I had my second real voice lesson today (excluding the couple I had and quickly stopped when I was about eight-years-old, and do those even count if I remember nothing?). It was terrifying, to say the least. I got there half an hour early because I was so nervous and couldn’t sit at my apartment waiting anymore, so might as well sit outside my teacher’s office for half an hour, right? By the time, we started, I was lightly shaking.
But I went through with it. And I sang. At least one person heard me. I survived. And I want to go back.
I first took a recent voice lesson just before auditioning for the community theatre production of Cabaret. I filmed some of my thoughts about singing and auditioning as part of the #FaceYourFear campaign for OCD Awareness Week. I’ve since done another show, this time a straight play, with the community theatre, but I will be auditioning for another musical next week. Which means I have to sing by myself in front of everyone auditioning, again. Taking a voice lesson before doing this is a huge part of giving me the confidence to even get up on stage and audition.
Yet, I’m starting to want to make voice lessons a more frequent project then just once right before I have an audition. I’ve danced my entire life, for over twenty years since I was three. I love musical theatre and participating in community theatre shows. But not knowing technique of how to properly sing, and not having the confidence to really be heard singing, is holding me back. I want to work on that.
I filmed myself singing both before and after the voice lesson, and there is an audible difference. I still have a ways to go, but that kind of progress is addicting. I want to keep putting myself outside my comfort zone, and I want to get better at singing.
Let’s not skip over just how scared I was before and during the lesson though. At one point, the voice teacher asked what I was thinking, and I explained that it was a pretty solid, “Ahhhhhhh,” for the entire hour. My hands shook, as I held them firmly to try to keep them still. I couldn’t make much eye contact with her while singing. I thought of and panicked at the fact that anyone in the hallway could probably hear me. Yet, I kept singing.
And sometimes, it actually sounded good. I could hear a difference as we worked on throat shape and firmness. I played the trumpet for eight years, and in all those lessons I never heard such quick progress. It was encouraging. Still, my voice often wavered and squeaked. I asked the voice teacher why my voice sometimes squeaked, and she explained that it was largely a lack of committing to it vocally. I had one foot in the water and one foot still on dry land. This made my vocal cords shake, mimicking my shaking hands, and the fear came through in how I sounded. The very next exercise I doubled my commitment, and it sounded better again. “We are going to sing whether or not you like it!” I said jokingly to my vocal cords, slamming down my foot.

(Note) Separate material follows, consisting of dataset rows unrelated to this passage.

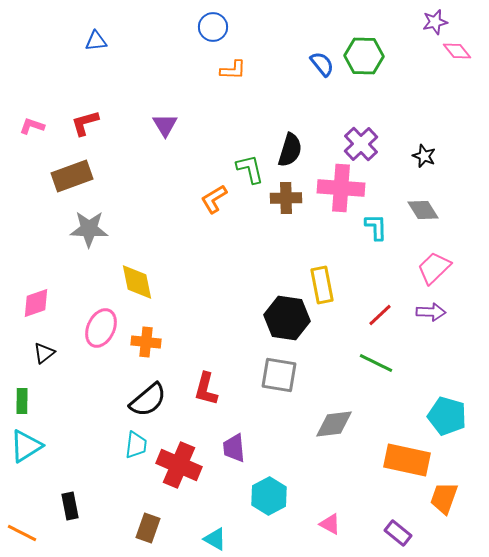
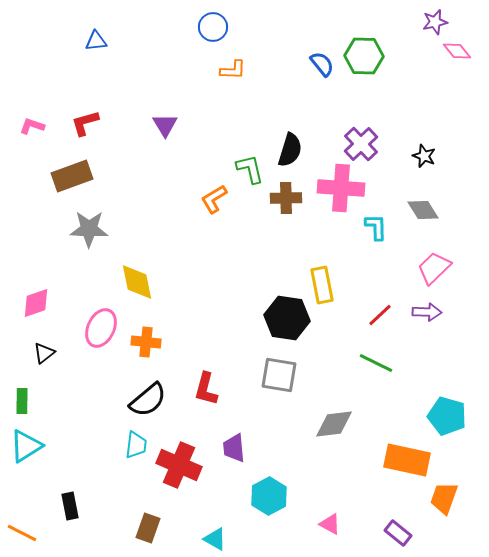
purple arrow at (431, 312): moved 4 px left
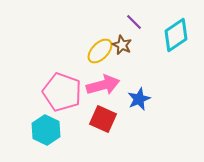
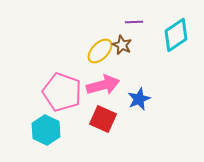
purple line: rotated 48 degrees counterclockwise
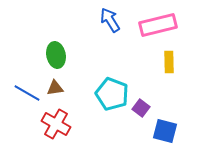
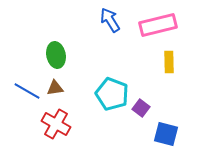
blue line: moved 2 px up
blue square: moved 1 px right, 3 px down
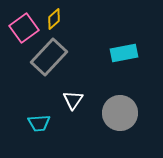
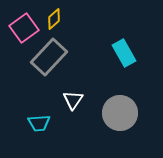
cyan rectangle: rotated 72 degrees clockwise
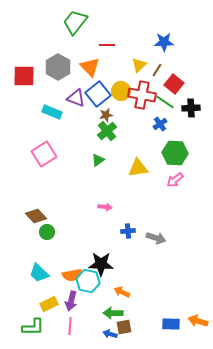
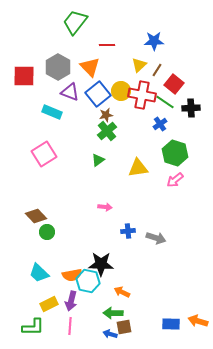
blue star at (164, 42): moved 10 px left, 1 px up
purple triangle at (76, 98): moved 6 px left, 6 px up
green hexagon at (175, 153): rotated 15 degrees clockwise
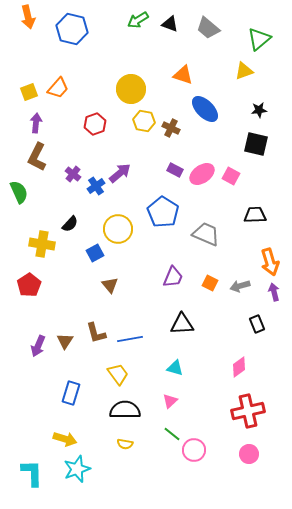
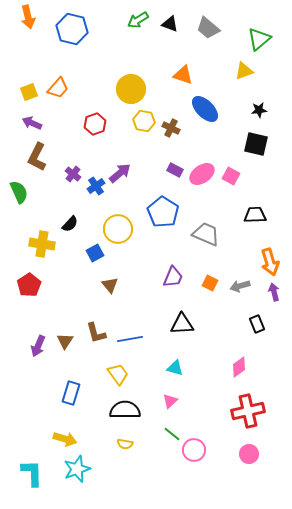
purple arrow at (36, 123): moved 4 px left; rotated 72 degrees counterclockwise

Normally, when we think of doing things that are anxiety-provoking we think of them as purely negative experiences. That was not the case with today’s voice lesson. Sure, I was anxious. I had to take a nap when I got home, the anxiety was so exhausting. But I also had fun pushing myself to continue smashing my comfort zone. I had fun working on learning a new skill. I had fun being imperfect. Dare I say it, but anxiety can be fun.